# Explore the material:
**1.** In the article on the 1971 BBC serial, how many episodes did the series have, and how long was each one?
**2.** Copy the stretch of the article on the 1971 BBC serial from "Near the start, Chingachook" through "Massie as Hawkeye.", word for word.

The Last of the Mohicans is a 1971 BBC serial, based on the novel of the same name by James Fenimore Cooper, directed by David Maloney.

It was shown during the Sunday tea time slot on BBC One, which for several years showed fairly faithful adaptations of classic novels aimed at a family audience. In 1972 it was shown in America as part of the Masterpiece Theatre series.

The series consisted of eight 45-minute episodes.

It is considered by some people to be the most faithful and the best of the various film and TV adaptations of The Last of the Mohicans, as well as one of the best of the BBC's Sunday adaptations. Compared with some other adaptations of the novel it was made on a relatively low budget (much of it was shot in the studio, although there were scenes shot on location in Scotland) and it included some dated elements (the American Indians were all played by white actors in make up). However it was praised for the quality of the acting, particularly the performance as Magua by Philip Madoc, an experienced Welsh TV actor who often played villains, and Richard Warwick as Uncas.

Near the start, Chingachook introduces his son Uncas, saying "Uncas is the last of the Mohicans". After Uncas is killed, the very last line in the series is where Chingachook says in a sad voice "I am the last of the Mohicans".

The series was responsible for popularising the term "Mohican hairstyle" for what is known as a Mohawk hairstyle in the US, although it was actually worn by the Hurons not the Mohicans in the series.

This production was released on DVD, distributed by Acorn Media UK.

In 1973 the BBC made a sequel Hawkeye, the Pathfinder, also with Abineri as Chingachook but with Paul Massie as Hawkeye.

# Supplied material:
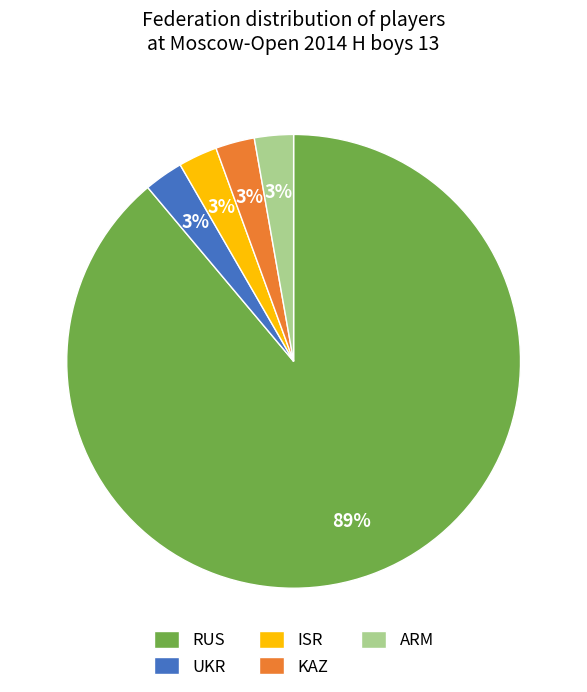

What percentage is the ISR slice, to the nearest percent?

3%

# Solutions in order:
**1.** Eight episodes, each 45 minutes long.

**2.**
Near the start, Chingachook introduces his son Uncas, saying "Uncas is the last of the Mohicans". After Uncas is killed, the very last line in the series is where Chingachook says in a sad voice "I am the last of the Mohicans".

The series was responsible for popularising the term "Mohican hairstyle" for what is known as a Mohawk hairstyle in the US, although it was actually worn by the Hurons not the Mohicans in the series.

This production was released on DVD, distributed by Acorn Media UK.

In 1973 the BBC made a sequel Hawkeye, the Pathfinder, also with Abineri as Chingachook but with Paul Massie as Hawkeye.